この違いは、単なる表記上の遊びではなく、相手の存在をどう受け止めているかに関わっているように思えます。誰かが「いる」ことは、当たり前のようでいて当たり前ではありません。昨日までそこにいた人が、明日も同じようにいてくれる保証はない。だからこそ、相手が自分のそばに存在していること自体が奇跡のように感じられるのです。
「不思議」は、恋の始まりだけを描いた曲ではありません。出会い、そばにいること、過去に一緒にいた時間、そしてこれからも共にありたいという願い。そうした時間の流れを含んだラブソングです。「いる」と「居た」の違いには、愛する人の存在を一瞬ではなく、時間の積み重ねとして見つめる星野源のまなざしが込められていると考えられます。

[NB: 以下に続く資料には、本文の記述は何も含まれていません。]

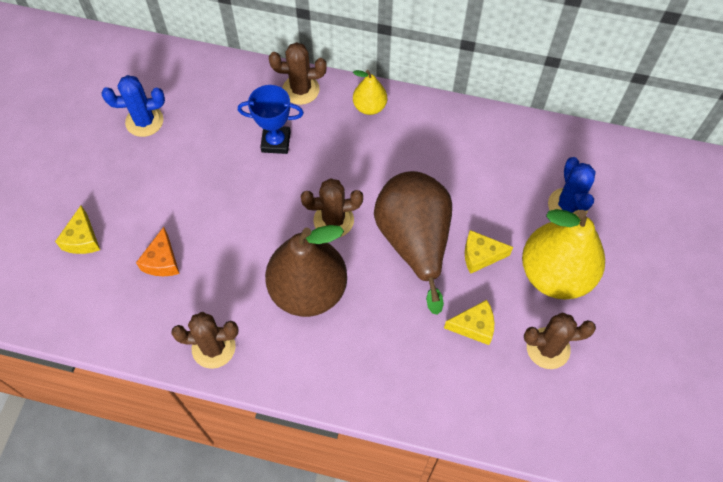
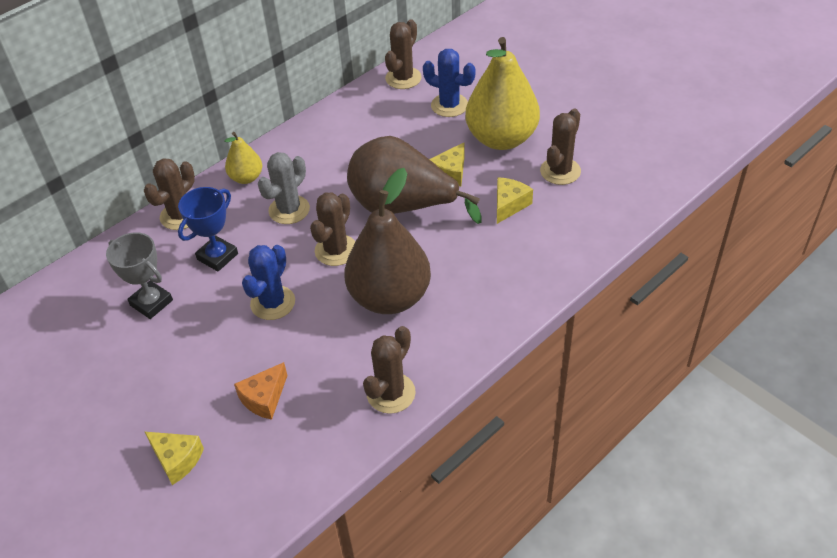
camera: 55 degrees left, 15 degrees down
(144, 121) = (90, 349): blue cactus -> blue cactus (273, 303)
(162, 261) = (264, 398): orange cheese -> orange cheese turned 90 degrees clockwise
(206, 129) = (151, 303): none -> grey trophy
(355, 159) = (289, 210): none -> grey cactus
(575, 147) = (403, 78): none -> brown cactus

「不思議」のラストに込められた意味|孤独のそばにある愛と二人の始まり
「不思議」のラストには、恋愛の高揚だけではなく、静かな覚悟が感じられます。誰かと出会うことは、孤独が完全になくなることではありません。むしろ、相手を大切に思うほど、失う怖さや分かり合えない不安も強くなります。
それでも、この曲の主人公は相手のそばにいることを選びます。その選択は、劇的な告白というよりも、日々の中で少しずつ積み重なっていくものです。同じ場所で過ごすこと、何気ない時間を共有すること、違いを抱えたまま近くにいること。そうした小さな選択の連続が、二人の関係を“愛”へと変えていきます。
ラストに残る余韻は、完成された幸福ではなく、これから始まっていく二人の時間です。だからこそ、この曲は聴き終えたあとに温かさと少しの切なさを残します。愛とは、孤独を消すものではなく、孤独の隣にそっと座ってくれるものなのかもしれません。
星野源「不思議」が伝えたいこと|恋を超えて“愛に足る想い”へ向かう歌
「不思議」が伝えているのは、恋は説明できないからこそ尊いということです。人は誰かを好きになった理由を探そうとします。しかし本当のところ、理由は後からついてくるものなのかもしれません。先にあるのは、ただそばにいたいという感情です。
この曲では、恋愛のときめきだけでなく、他人と生きることの難しさも描かれています。相手は自分とは違う存在であり、完全には分かり合えない。それでも、違いを超えて近づこうとする。その営みこそが、恋を愛へと変えていくのです。
星野源の「不思議」は、派手な愛の歌ではありません。けれど、日常の中で誰かを想う気持ち、説明できないまま大切にしたい感情を、静かに肯定してくれる曲です。だからこそこの歌は、ドラマの主題歌としてだけでなく、私たち一人ひとりの恋や愛の記憶にも深く響くのでしょう。